Gene Number: 775

Location: 12p13.33

Key Functions: Voltage-gated calcium influx, cardiac excitation–contraction coupling, neuronal excitability, intracellular signaling and gene transcription regulation

CACNA1C encodes the alpha-1C subunit of the L-type voltage-gated calcium channel (Cav1.2), which plays a central role in the physiology of excitable tissues by mediating the influx of calcium ions into cells upon membrane depolarization. When a cell reaches a threshold potential, Cav1.2 channels open, permitting Ca²⁺ entry that initiates a cascade of intracellular signaling events fundamental to numerous cellular functions [R].

These channels are crucial for [R]:

1. Initiating muscle contractions, particularly in the heart:The alpha-1C subunit forms the pore through which calcium ions enter cardiac muscle cells, triggering further release of calcium from the sarcoplasmic reticulum — a process known as calcium-induced calcium release. This mechanism underlies cardiac excitation–contraction coupling, maintaining rhythmic heartbeat and ensuring efficient cardiac output. Cav1.2 channels also contribute to the plateau phase of the cardiac action potential, helping regulate contractility and electrical stability of the myocardium.

2. Regulating neuronal activity in the brain:In neurons, Cav1.2 channels participate in controlling membrane excitability and synaptic signaling. Their activation allows calcium entry that contributes to neurotransmitter release, dendritic signaling, and the activation of calcium-dependent transcription factors such as CREB and NFAT. Through these pathways, CACNA1C influences neuronal plasticity, cognitive processing, mood regulation, and memory formation — thereby serving as a key modulator of central nervous system function.
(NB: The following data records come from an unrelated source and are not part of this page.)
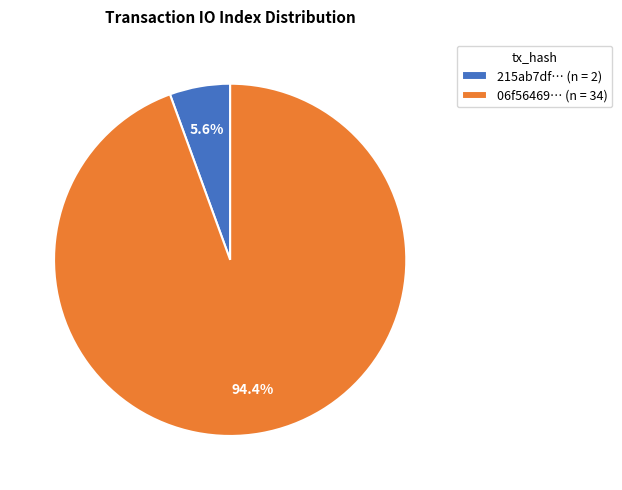

What is the majority slice?

06f56469… (n = 34)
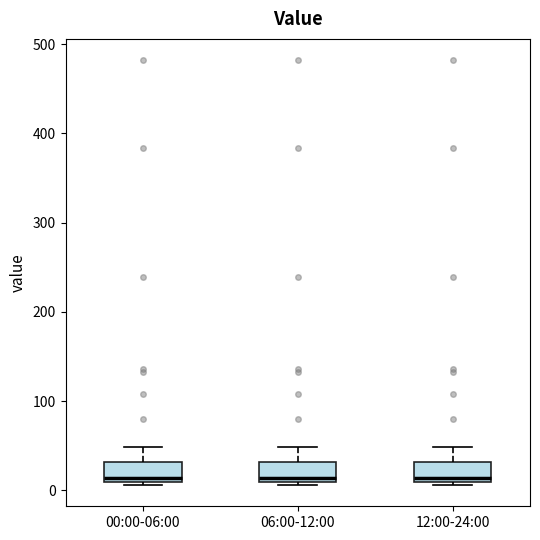

Reading left to right, transcribe this box plot: for each box, give where its median line is, the range the box spans, and where its two whiskers end, as read against the y-axis. The values are not printed on the chart, so give them approximately, as read against the axis.

00:00-06:00: median 10 (just above the box's lower edge), box 10 to 30, whiskers 10 (just below the box's lower edge) to 50
06:00-12:00: median 10 (just above the box's lower edge), box 10 to 30, whiskers 10 (just below the box's lower edge) to 50
12:00-24:00: median 10 (just above the box's lower edge), box 10 to 30, whiskers 10 (just below the box's lower edge) to 50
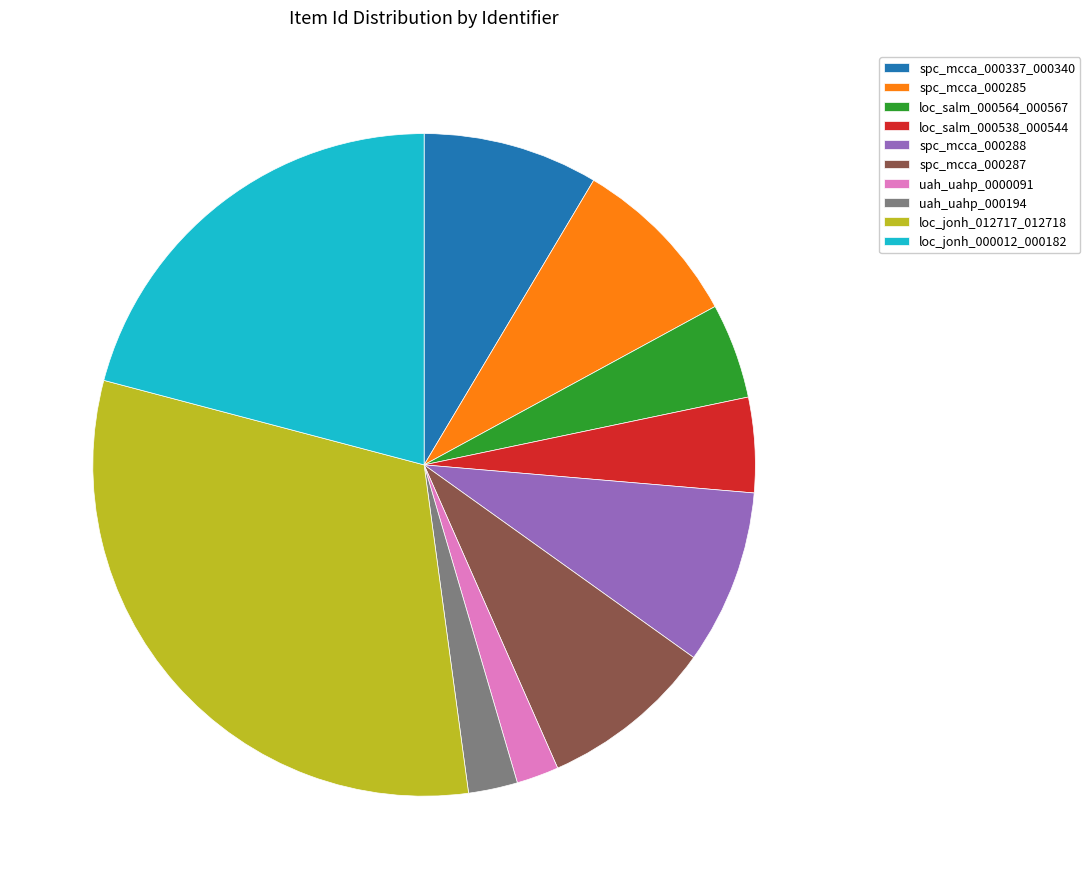

How many slices are in this pie chart?

10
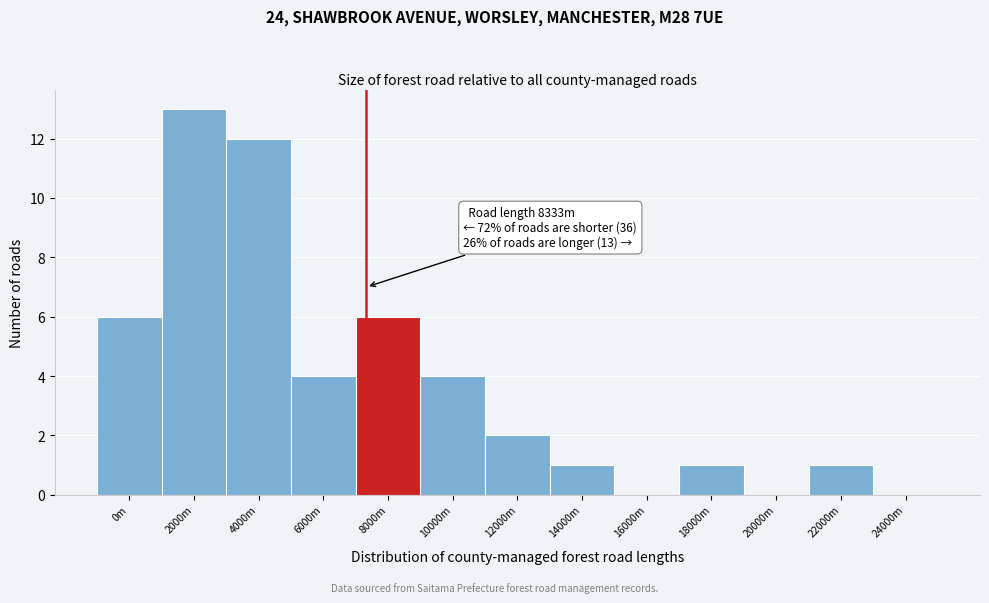

Reading left to right, transcribe all the data shown in this chart.

0m=6	2000m=13	4000m=12	6000m=4	8000m=6	10000m=4	12000m=2	14000m=1	16000m=0	18000m=1	20000m=0	22000m=1	24000m=0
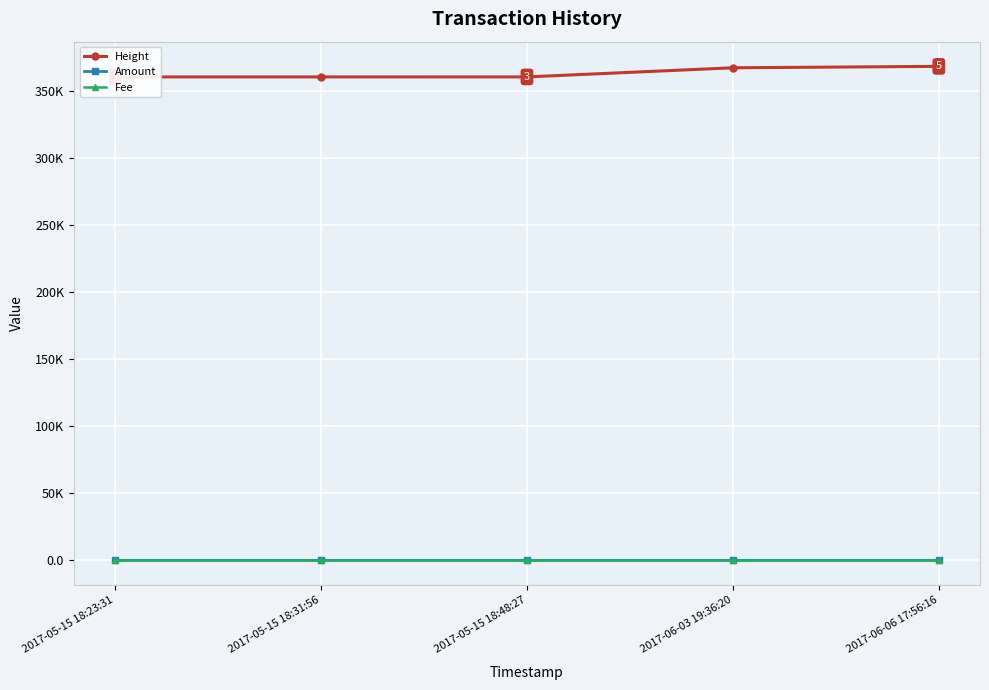

How many data points in Amount are above 0?

1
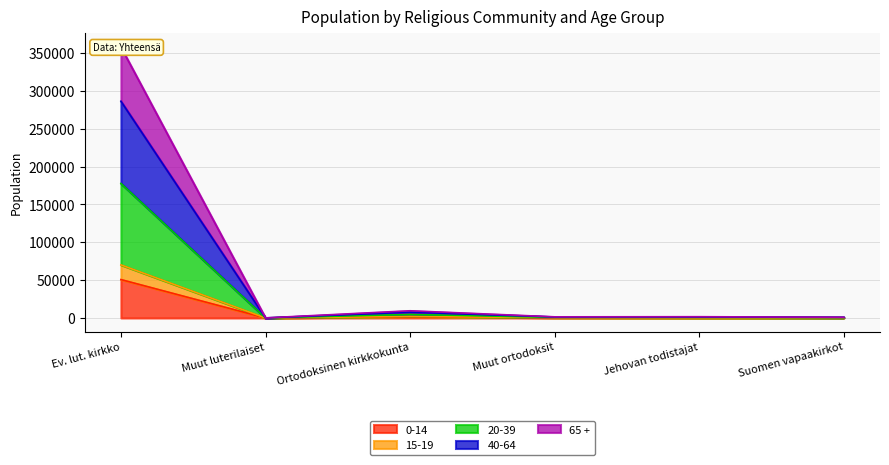

What is the spread (max minus min) of values at Muut ortodoksit?

1166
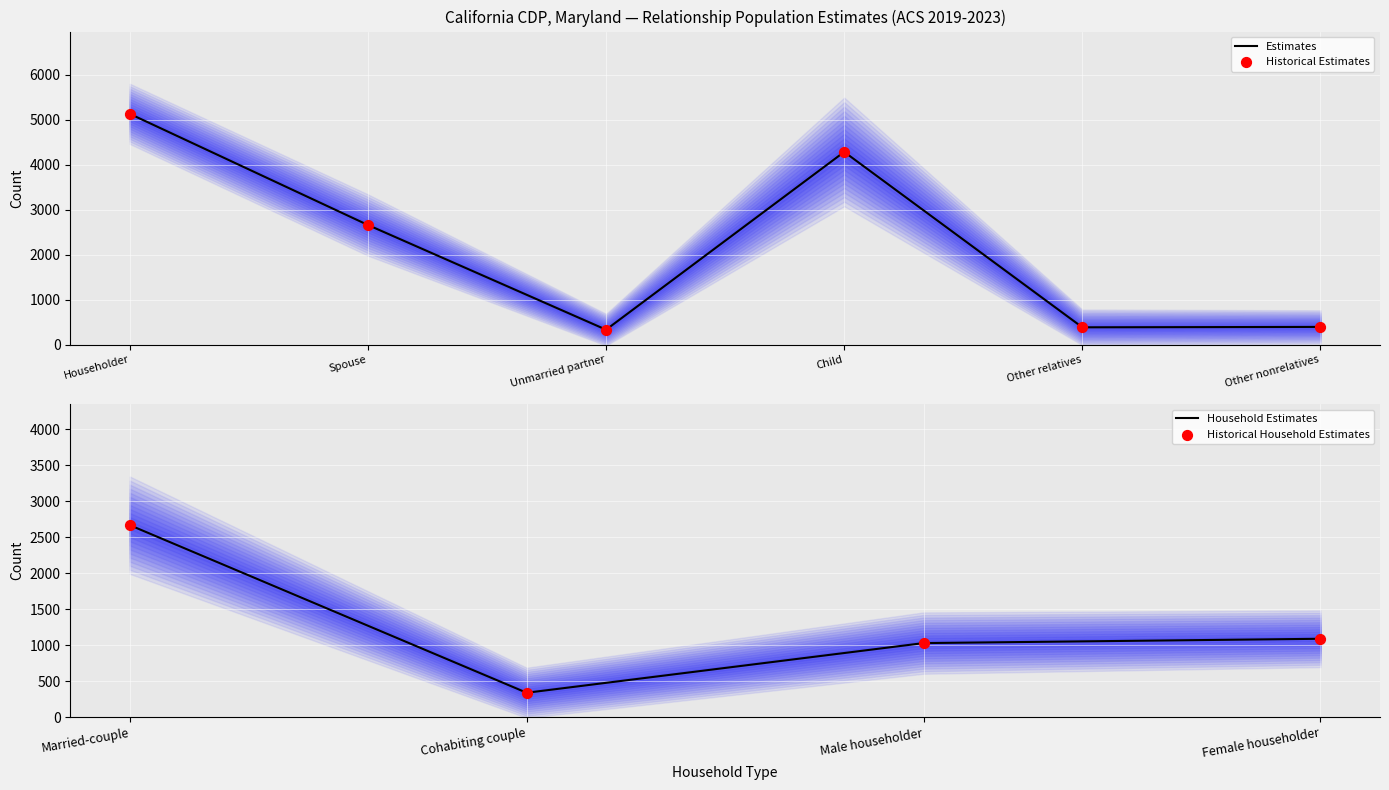

What is the change in value from Child to Other nonrelatives?

-3892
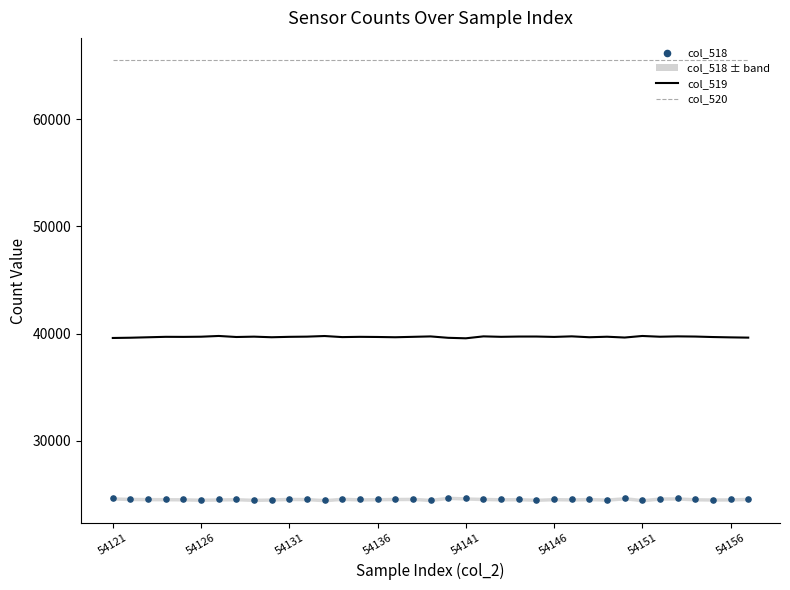

Which series has the largest total across all categories?

col_520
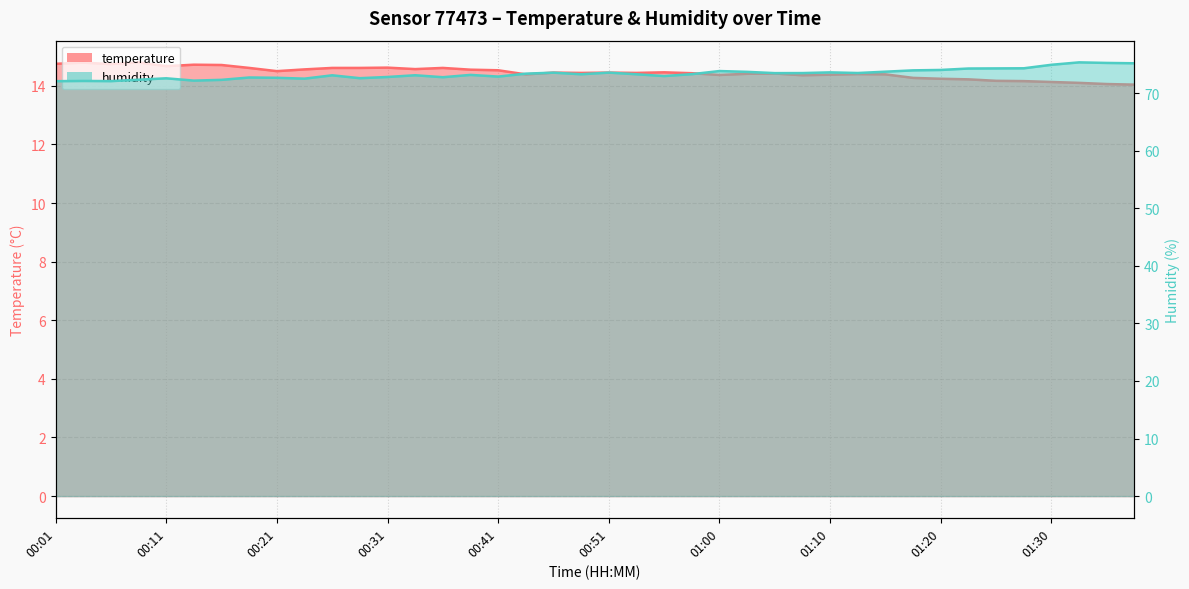

True or false: humidity has a value of 75.2 at 01:38.

True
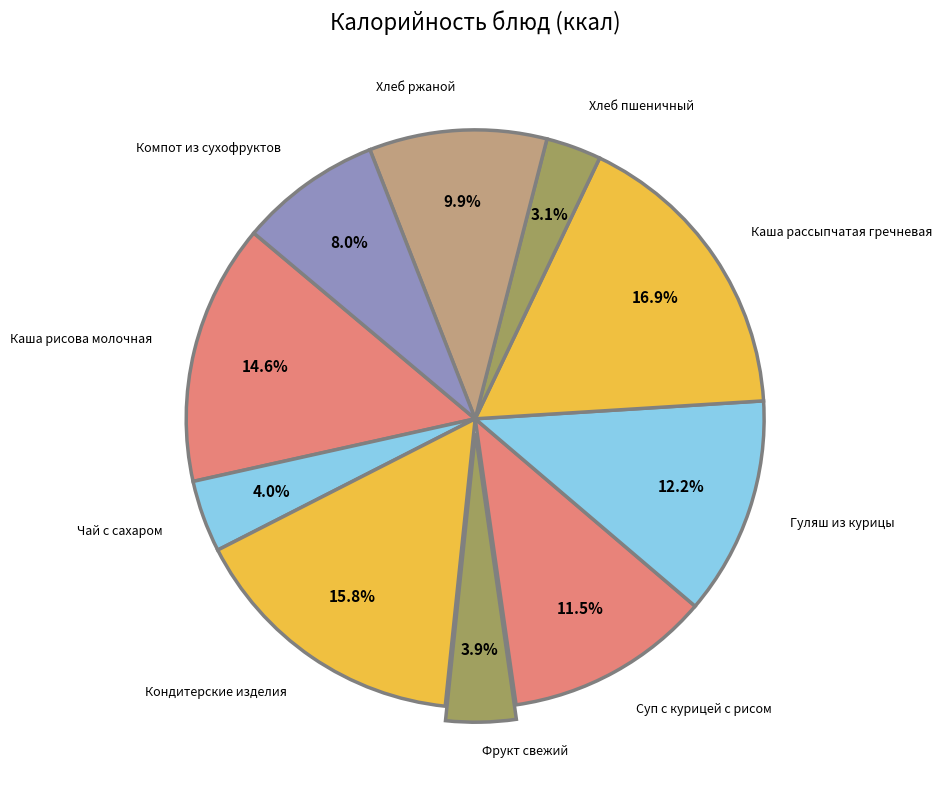

How many segments does this pie chart have?

10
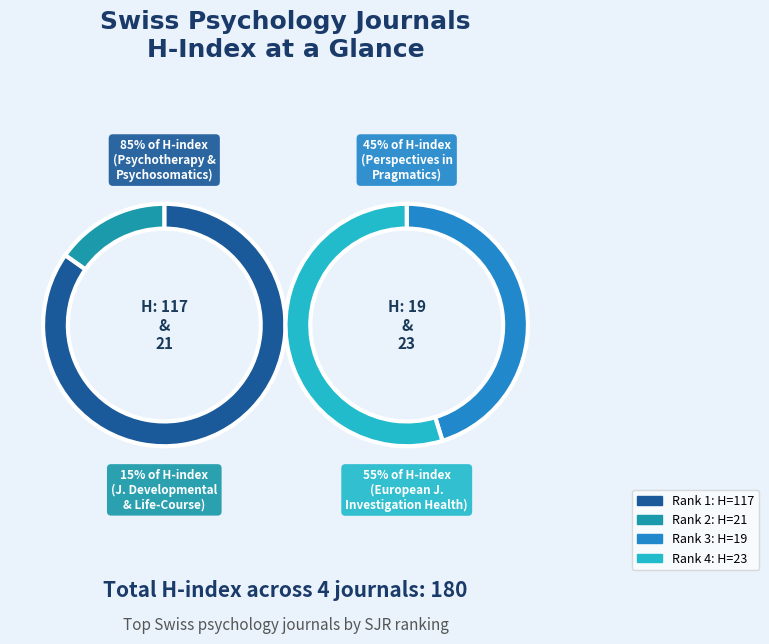

Which category has the biggest portion of the pie?

Psychotherapy and Psychosomatics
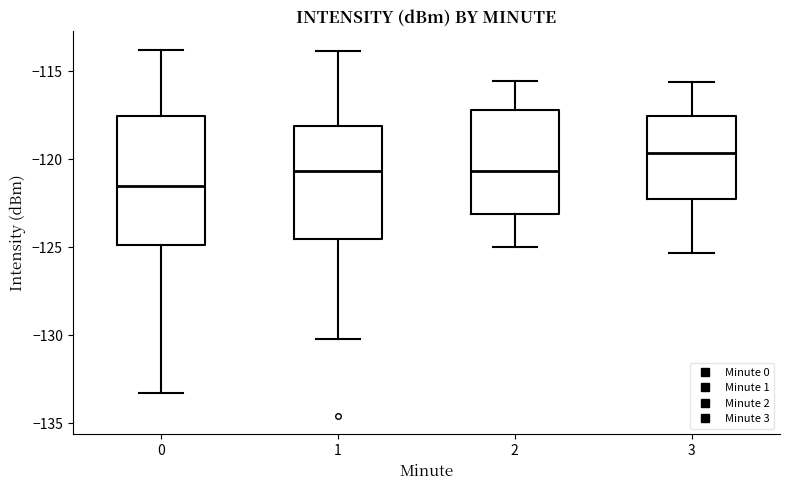

Which box has the highest median line?

3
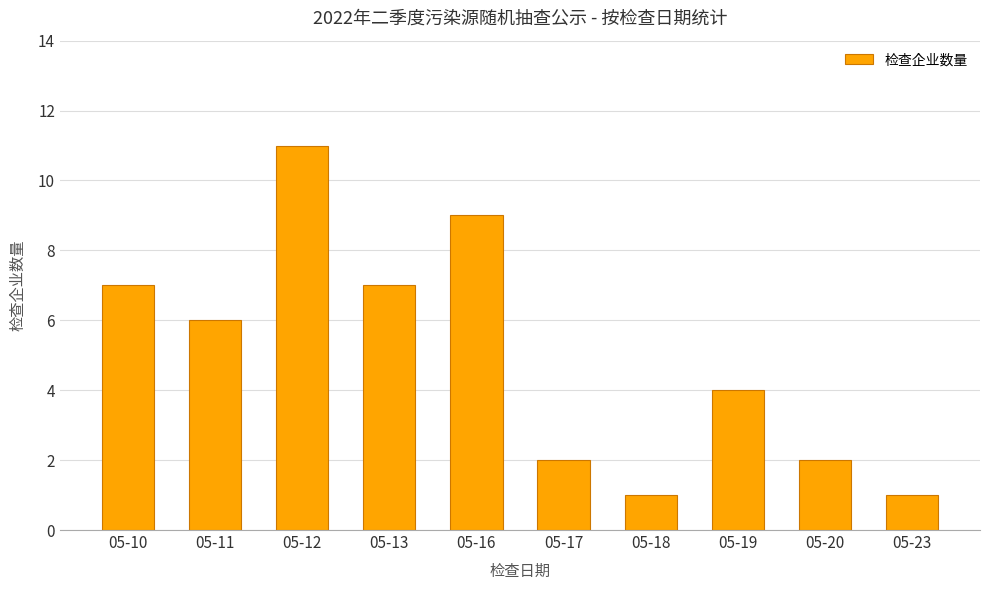

Which has a higher value, 05-10 or 05-12?

05-12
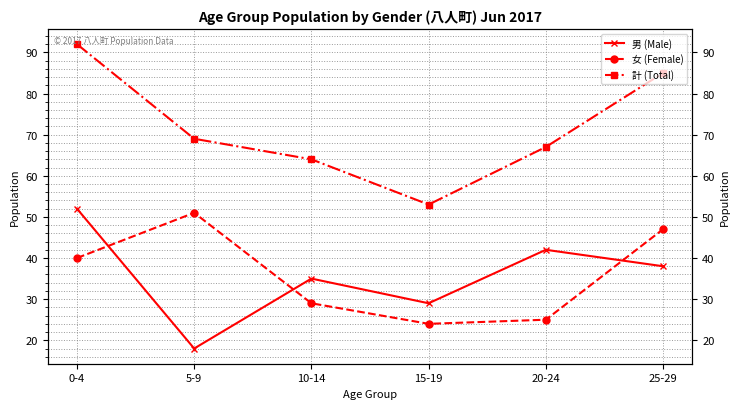

At which category does 男 (Male) reach its first local peak?

10-14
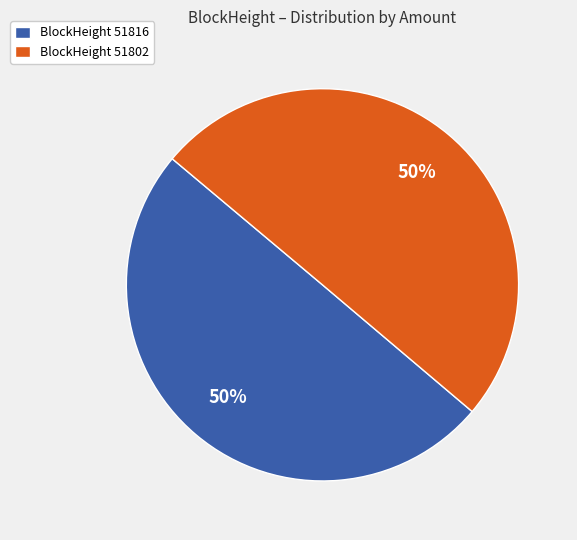

Is it true that BlockHeight 51816 is 58% of the pie?

False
Mutations or dysregulation of CACNA1C are associated with a broad spectrum of disorders, highlighting its physiological importance in both cardiac and neurological health [R].

• Timothy syndrome results from specific gain-of-function mutations in CACNA1C that prolong calcium channel opening, causing severe cardiac arrhythmias (notably long QT syndrome type 8), structural heart defects, syndactyly, and neurodevelopmental abnormalities.

• Other cardiac channelopathies, including Brugada syndrome and certain forms of idiopathic long QT syndrome, have been linked to pathogenic variants of CACNA1C that alter calcium current kinetics or membrane expression.

• In the central nervous system, genetic and functional studies implicate altered CACNA1C expression and signaling in bipolar disorder, schizophrenia, and major depressive disorder, suggesting that Cav1.2-mediated calcium signaling contributes to the pathophysiology of these complex psychiatric conditions.

  
  

Understanding the intricate functions of CACNA1C not only illuminates its essential roles in maintaining normal cardiac rhythm and neuronal function but also emphasizes its clinical significance across diverse disease domains. Continued research into the molecular and regulatory mechanisms of Cav1.2 may foster the development of targeted therapies aimed at modulating calcium signaling pathways for the prevention and treatment of related cardiovascular and neuropsychiatric disorders [R].